__Tugas A__: Terjemahkan kalimat dari tulisan tentang PLTMH ini ke dalam bahasa Inggris: "PLTMH adalah salah satu Pembangkit Listrik Tenaga Air (PLTA) low head dengan kapasitas kurang dari 500 Kilo Watt (KW)."
__Tugas B__: Menurut tulisan tentang PLTMH, benar atau tidakkah pernyataan berikut? Jawab ya atau tidak, lalu kutip kata-kata dari tulisan yang jadi dasarnya. (i) ITB dan ITS disebut sebagai perguruan tinggi swasta. (ii) Kapasitas PLTMH kurang dari 500 KW. (iii) Konsep teknologi "merakyat" sangat menggema di kampus.
__Tugas C__: Lanjutkan tulisan tentang PLTMH, dimulai setelah kalimat terakhir yang ada.

Selasa, 17 Februari 2009

PLTMH

Sebutlah ITB atau ITS, perguruan tinggi negeri bernuansa teknologi ini telah lama dikenal sebagai kampus pavorit di Indonesia. Mayoritas masyarakat pun menginginkan putra-putrinya menuntut ilmu di institut teknologi ini. Mereka berharap semoga putra-putrinya kelak menjadi “orang” yang berhasil dan sukses bahkan bisa bermanfaat bagi masyarakat, bangsa, dan negara tercinta. Tapi, apakah institut teknologi ternama tersebut telah banyak menghasilkan produk teknologi konkrit yang memenuhi kebutuhan masyarakat? Bagaimana dengan kondisi masyarakat pedesaan yang jauh dari nuansa teknologi, apakah telah tersentuh oleh mahasiswa?


Konsep penerapan teknologi “merakyat” memang kurang menggema di seantero kampus ini. Berbagai kegiatan insidental yang diadakan para mahasiswa secara umum belum sampai pada tataran aplikasi teknologi tepat guna yang saat ini menjadi kebutuhan masyarakat. Padahal, kebutuhan masyarakat terhadap teknologi dan program pengembangan kemandirian demi membangun daerahnya semakin diperlukan.

Salah satu bentuk program pengembangan kemandirian masyarakat melalui aplikasi teknologi yang dapat dilakukan mahasiswa - khusus mahasiswa teknik elektro- adalah pembangunan PLTMH (pembangkit Listrik Tenaga Mikro Hidro). PLTMH adalah salah satu Pembangkit Listrik Tenaga Air (PLTA) low head dengan kapasitas kurang dari 500 Kilo Watt (KW).

__Kumpulan Data__:
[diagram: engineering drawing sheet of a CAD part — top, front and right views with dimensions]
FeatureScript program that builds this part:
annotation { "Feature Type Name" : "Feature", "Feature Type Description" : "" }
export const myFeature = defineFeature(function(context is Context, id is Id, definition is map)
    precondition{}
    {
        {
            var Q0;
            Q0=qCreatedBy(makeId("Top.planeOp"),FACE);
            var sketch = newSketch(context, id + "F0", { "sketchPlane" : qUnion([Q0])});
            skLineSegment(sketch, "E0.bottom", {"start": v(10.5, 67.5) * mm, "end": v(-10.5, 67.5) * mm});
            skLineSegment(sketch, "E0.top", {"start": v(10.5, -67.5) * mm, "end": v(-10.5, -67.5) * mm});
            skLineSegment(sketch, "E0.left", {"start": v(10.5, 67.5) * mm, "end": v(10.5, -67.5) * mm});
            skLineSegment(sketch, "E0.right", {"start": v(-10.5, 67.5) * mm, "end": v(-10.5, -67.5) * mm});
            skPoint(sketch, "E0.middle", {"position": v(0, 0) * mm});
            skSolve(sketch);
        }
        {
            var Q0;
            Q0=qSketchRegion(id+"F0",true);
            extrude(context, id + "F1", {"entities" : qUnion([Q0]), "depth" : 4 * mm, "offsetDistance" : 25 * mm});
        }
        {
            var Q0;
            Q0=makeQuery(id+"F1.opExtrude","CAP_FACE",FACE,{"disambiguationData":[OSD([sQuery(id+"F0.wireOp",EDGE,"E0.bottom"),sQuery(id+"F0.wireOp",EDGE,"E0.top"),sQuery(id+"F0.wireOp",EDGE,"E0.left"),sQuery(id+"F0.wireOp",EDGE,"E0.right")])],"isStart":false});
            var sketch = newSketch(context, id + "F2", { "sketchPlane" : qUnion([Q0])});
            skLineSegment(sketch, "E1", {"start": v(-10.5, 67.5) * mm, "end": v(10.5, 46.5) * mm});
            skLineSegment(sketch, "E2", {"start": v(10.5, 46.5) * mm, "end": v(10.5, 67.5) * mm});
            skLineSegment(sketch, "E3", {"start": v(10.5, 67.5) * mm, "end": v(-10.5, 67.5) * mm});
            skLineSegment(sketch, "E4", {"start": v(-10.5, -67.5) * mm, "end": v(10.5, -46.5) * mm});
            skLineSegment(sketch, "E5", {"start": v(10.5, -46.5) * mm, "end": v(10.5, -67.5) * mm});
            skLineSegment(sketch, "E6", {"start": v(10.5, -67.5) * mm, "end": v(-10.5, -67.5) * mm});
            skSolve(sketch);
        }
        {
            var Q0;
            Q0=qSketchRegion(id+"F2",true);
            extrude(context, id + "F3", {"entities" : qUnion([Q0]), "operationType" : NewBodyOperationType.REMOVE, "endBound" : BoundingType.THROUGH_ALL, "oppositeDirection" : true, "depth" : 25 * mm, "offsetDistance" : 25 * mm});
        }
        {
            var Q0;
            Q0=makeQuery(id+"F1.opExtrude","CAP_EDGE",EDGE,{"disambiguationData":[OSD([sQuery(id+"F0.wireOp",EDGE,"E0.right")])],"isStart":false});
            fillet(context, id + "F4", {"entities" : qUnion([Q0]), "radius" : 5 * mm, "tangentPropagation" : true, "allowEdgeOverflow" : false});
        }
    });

__Hasil Akhir A__: PLTMH is a type of low head Hydroelectric Power Plant (PLTA) with a capacity of less than 500 Kilowatts (KW).

__Hasil Akhir B__:
(i) Tidak: "perguruan tinggi negeri bernuansa teknologi ini"
(ii) Ya: "dengan kapasitas kurang dari 500 Kilo Watt (KW)"
(iii) Tidak: "Konsep penerapan teknologi “merakyat” memang kurang menggema di seantero kampus ini"

__Hasil Akhir C__:
PLTMH mempunyai potensi yang besar untuk dikembangkan di Indonesia. Potensi total PLTMH di Indonesia tahun 2002 adalah sebesar 500 Mega Watt (MW), yang sudah dimanfaatkan baru 21 MW. Potensi tersebut masih akan meningkat sejalan dengan intensitas studi potensi yang dilakukan untuk menemukan lokasi-lokasi baru. Jika potensi PLTMH dapat dikembangkan maka paling tidak 12.000 MWh (Mega Watt hour) atau sebesar 14 % dari kebutuhan energi total Indonesia tahun 2005 dapat disumbang dari PLTMH[1]. Jika studi potensi PLTMH dapat diintensifkan, maka prosentase sumbangan PLTMH terhadap kebutuhan energi nasional akan meningkat juga.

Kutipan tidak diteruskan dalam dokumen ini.